知道创宇IA-Lab 岳永鹏
目前,在NLP任务处理中,Python支持英文处理的开源包有NLTK、Scapy、StanfordCoreNLP、GATE、OPenNLP,支持中文处理的开源工具包有Jieba、ICTCLAS、THU LAC、HIT LTP,但是这些工具大部分仅对特定类型的语言提供支持。本文将介绍功能强大的支持Pipeline方式的多语言处理Python工具包:polyglot。该项目最早是由AboSamoor在2015年3月16日在GitHub上开源的项目,已经在Github收集star 1021个。

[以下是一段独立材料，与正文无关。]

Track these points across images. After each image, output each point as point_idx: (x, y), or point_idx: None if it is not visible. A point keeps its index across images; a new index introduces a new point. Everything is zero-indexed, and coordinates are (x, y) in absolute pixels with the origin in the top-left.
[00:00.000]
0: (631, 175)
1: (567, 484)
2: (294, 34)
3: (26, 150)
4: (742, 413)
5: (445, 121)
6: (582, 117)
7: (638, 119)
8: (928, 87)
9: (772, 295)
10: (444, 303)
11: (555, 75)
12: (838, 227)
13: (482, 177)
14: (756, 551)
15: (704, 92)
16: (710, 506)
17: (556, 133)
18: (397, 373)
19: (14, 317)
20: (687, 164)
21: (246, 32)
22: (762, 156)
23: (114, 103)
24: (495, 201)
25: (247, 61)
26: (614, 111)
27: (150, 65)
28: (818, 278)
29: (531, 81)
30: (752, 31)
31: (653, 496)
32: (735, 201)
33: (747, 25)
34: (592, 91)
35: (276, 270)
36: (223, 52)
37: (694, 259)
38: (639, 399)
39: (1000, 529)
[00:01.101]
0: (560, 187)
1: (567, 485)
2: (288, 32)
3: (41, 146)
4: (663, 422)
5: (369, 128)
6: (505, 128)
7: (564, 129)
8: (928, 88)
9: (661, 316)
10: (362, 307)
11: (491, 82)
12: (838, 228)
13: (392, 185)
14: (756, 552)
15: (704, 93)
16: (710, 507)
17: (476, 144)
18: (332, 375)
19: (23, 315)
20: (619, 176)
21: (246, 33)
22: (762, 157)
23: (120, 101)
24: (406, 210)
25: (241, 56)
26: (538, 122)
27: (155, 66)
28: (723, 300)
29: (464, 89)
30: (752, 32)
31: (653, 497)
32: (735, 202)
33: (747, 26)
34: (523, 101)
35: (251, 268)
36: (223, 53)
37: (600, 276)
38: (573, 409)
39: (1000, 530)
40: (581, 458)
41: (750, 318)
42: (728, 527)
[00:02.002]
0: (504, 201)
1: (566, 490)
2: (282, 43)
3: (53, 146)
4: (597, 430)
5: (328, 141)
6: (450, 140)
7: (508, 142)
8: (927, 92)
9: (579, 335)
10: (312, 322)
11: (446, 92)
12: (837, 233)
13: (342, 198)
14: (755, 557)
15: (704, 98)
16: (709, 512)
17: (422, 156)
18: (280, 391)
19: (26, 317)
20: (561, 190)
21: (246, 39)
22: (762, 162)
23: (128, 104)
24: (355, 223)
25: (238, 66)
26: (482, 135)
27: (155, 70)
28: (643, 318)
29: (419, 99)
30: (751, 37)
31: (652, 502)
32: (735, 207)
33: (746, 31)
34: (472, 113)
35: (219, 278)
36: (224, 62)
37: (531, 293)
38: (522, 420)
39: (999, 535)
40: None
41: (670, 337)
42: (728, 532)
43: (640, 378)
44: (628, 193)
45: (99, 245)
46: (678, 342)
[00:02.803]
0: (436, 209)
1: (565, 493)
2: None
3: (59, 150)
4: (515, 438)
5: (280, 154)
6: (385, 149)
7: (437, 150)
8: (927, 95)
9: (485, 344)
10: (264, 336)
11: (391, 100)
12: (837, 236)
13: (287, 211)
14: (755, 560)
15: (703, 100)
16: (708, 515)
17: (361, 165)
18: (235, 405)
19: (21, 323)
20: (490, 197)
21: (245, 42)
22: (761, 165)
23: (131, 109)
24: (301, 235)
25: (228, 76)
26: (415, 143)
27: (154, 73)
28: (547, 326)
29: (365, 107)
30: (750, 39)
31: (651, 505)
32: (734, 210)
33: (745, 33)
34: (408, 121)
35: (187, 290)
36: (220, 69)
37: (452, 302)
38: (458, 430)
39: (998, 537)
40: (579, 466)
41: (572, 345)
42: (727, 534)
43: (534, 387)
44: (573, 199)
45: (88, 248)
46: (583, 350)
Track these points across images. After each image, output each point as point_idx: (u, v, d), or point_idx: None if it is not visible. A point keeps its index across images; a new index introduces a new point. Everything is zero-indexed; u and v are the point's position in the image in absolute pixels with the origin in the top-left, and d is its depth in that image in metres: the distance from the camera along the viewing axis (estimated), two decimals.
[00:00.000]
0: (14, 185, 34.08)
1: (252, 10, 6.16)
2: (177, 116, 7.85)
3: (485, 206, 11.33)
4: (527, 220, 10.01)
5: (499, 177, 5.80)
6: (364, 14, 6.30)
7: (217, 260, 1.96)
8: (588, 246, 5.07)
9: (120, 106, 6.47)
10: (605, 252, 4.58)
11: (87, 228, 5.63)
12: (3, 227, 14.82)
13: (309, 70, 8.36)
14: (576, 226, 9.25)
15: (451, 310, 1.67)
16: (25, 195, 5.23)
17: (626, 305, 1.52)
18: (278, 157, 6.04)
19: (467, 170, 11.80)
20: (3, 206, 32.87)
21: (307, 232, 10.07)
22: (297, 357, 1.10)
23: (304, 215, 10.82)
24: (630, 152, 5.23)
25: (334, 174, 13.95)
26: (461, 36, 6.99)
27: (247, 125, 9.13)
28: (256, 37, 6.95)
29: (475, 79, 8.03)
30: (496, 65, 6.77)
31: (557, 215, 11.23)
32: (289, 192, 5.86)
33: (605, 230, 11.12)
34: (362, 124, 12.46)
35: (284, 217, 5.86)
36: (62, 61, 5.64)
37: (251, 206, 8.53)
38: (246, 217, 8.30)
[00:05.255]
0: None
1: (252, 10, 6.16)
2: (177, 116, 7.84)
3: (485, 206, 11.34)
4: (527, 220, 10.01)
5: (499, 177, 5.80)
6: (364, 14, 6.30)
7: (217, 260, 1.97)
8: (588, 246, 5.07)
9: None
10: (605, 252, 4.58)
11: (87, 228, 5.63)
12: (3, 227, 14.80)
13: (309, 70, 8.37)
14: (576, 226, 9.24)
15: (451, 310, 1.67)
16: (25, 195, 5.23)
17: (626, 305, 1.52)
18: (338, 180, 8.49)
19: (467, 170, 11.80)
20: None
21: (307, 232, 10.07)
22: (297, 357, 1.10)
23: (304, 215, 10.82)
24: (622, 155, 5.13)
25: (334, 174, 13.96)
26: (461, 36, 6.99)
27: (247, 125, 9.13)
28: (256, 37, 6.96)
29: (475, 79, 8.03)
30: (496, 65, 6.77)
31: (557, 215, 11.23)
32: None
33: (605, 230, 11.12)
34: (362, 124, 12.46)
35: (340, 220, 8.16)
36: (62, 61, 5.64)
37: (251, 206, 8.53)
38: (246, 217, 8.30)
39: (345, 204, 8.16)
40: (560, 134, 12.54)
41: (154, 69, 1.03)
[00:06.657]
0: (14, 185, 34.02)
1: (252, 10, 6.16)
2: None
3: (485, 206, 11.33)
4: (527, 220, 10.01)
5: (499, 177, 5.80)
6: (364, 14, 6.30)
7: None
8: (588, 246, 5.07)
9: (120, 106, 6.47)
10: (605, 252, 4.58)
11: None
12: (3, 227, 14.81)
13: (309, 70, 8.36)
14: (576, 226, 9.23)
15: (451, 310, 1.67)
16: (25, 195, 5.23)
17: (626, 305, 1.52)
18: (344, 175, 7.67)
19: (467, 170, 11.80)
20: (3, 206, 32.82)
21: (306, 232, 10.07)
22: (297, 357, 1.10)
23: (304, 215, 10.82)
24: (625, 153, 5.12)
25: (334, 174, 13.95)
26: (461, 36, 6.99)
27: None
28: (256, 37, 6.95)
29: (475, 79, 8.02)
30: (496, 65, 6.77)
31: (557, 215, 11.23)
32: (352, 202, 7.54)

- Free software: GPLv3 license
- Documentation: http://polyglot.readthedocs.org
- GitHub: https://github.com/aboSamoor/polyglot
特征
- 语言检测 Language Detection (支持196种语言)
- 分句、分词 Tokenization (支持165种语言)
- 实体识别 Named Entity Recognition (支持40种语言)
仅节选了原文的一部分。